8.8 Binary Search Trees and Running Time#
Now we return to the reason we started talking about binary search trees in the first place: we wanted a more efficient implementation of the Collection ADT, which supports search, insertion, and deletion.
The implementation of __contains__
, insert
, and delete
for BSTs all have the same structure, in that they all make just one recursive call inside the recursive step (they each use the BST property to decide which subtree to recurse into). Let’s focus on __contains__
here.
def __contains__(self, item: Any) -> bool:
"""Return whether <item> is in this BST.
"""
if self.is_empty():
return False
else:
if item == self._root:
return True
elif item < self._root:
return item in self._left # or, self._left.__contains__(item)
else:
return item in self._right # or, self._right.__contains__(item)
Each recursive call that is made goes down one level into the tree, so the maximum number of recursive calls that can be made when we perform a search in a tree is equal to the height of the tree plus 1, where the extra call comes because our implementation also recurses into the empty subtree of a leaf.
Since each line of code inside __contains__
except the recursive call runs in constant time (i.e., doesn’t depend on the size of the tree), the total running time is proportional to the number of recursive calls made.

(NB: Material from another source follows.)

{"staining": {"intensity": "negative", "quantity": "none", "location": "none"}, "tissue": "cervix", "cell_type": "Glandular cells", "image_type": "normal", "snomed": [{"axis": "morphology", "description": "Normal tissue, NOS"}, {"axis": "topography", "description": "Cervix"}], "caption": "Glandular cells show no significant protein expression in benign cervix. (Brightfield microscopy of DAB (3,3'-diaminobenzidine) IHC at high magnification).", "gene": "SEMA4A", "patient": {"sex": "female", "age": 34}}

Because we argued that the maximum number of recursive calls is roughly the height of the tree, we could say that the running time is O(h), where h is the height of the tree. However, this is only partially correct. In fact, if we “get lucky” and search for the root item of the tree, it doesn’t matter how tall it is: we’ll only ever make one comparison before returning True
!
Worst-case vs. best-case running time#
So far in this course, we have mainly focused on how the running time of a function or method depends on the size of its inputs. However, it is very often the case that even for a fixed input size, the running time varies depending on some other properties of the inputs—searching for the root item of a BST vs. searching for an item that is very deep in a BST, for example. It is incorrect to say that the time taken to search for an item of a BST is always equal to \(h+1\) (where \(h\) is the height of the tree); really, this quantity \(h+1\) is just the maximum of a set of possible running times.
We define the worst-case running time of an algorithm as a function WC(n), which maps an input size n to the maximum possible running time for all inputs of size n. What we colloquially refer to as the “worst case” for an algorithm is actually a family of inputs, one per input size, where each input is one that results in the maximum running time for its size.
For example, we could say that the “worst case” for BST __contains__
is when “the item we’re searching for causes us to recurse down to the deepest leaf in the tree, and then search one of its empty subtrees.”
This is a description of not just one input of a fixed size, but rather a set of inputs that all have a property in common.
Since the worst-case running time is a function, we can describe it using our Big-Oh notation. We can say that for BST search, the worst-case running time is O(h), where h is the height of the tree.
Similarly, the best-case running time is a function that maps input size to the minimum possible running time for that input size. We can say that the “best case” for BST search is when we search for the root item in the BST; note again that we are not limiting this description to one input size.
Since __contains__
returns immediately
if it verifies that the root is equal to the item we’re searching for,
we can say that the best-case running time of the method is O(1),
i.e., independent of the height of the tree.
When defining a worst case or best case situation for an algorithm, don’t make any assumptions about the size of the input! Students often say that “the best case is when the BST is empty”; but this is incorrect, since it only considers one input size (0). Whatever description or properties you give for the “worst case” or “best case” should make sense for any input size.
Tree height and size#
You might look at O(h) and recall that we said searching through an unsorted list takes O(n) time, where n is the size of the list. Since both of these expressions look linear, it might seem that BSTs are no better (in terms of Big-Oh) than unsorted lists.
This is where our choice of variables really matters. We can say that BST search is, in the worst-case, proportional to the height of the BST; but remember that the height of a BST can be much smaller than its size!
In fact, if we consider a BST with n items, its height can be as large as n (in this case, the BST just looks like a list). However, it can be as small as log(n)! Why? Put another way, a tree of height h can have at most 2^h - 1 items (draw some examples to convince yourself of this), so if we have n items to store, we need at least log(n) height to store all of them.
So if we can guarantee that BSTs always have height roughly log(n), then in fact all three Collection operations (search, insert, delete) have a worst-case running time of O(h) = O(log n), where h is the height of the BST and n is its size.
Even for sorted lists, for which we can use binary search and find items in O(log n) time in the worst case, they are still limited by insertion and deletion at the front, as we discussed earlier in the course. BSTs aren’t—what matters is not where the item needs to be inserted, but rather the overall height.
Unfortunately, neither the insertion nor deletion algorithms we have covered in this course will guarantee that when we modify the tree, its height remains roughly logarithmic in its size. (One example you explored in the lab is when you insert items into a BST in sorted order.) However, in the later course CSC263, Data Structures and Analysis, you will explore more sophisticated insertion and deletion algorithms that do ensure that the height is always logarithmic, thus guaranteeing the efficiency of these operations!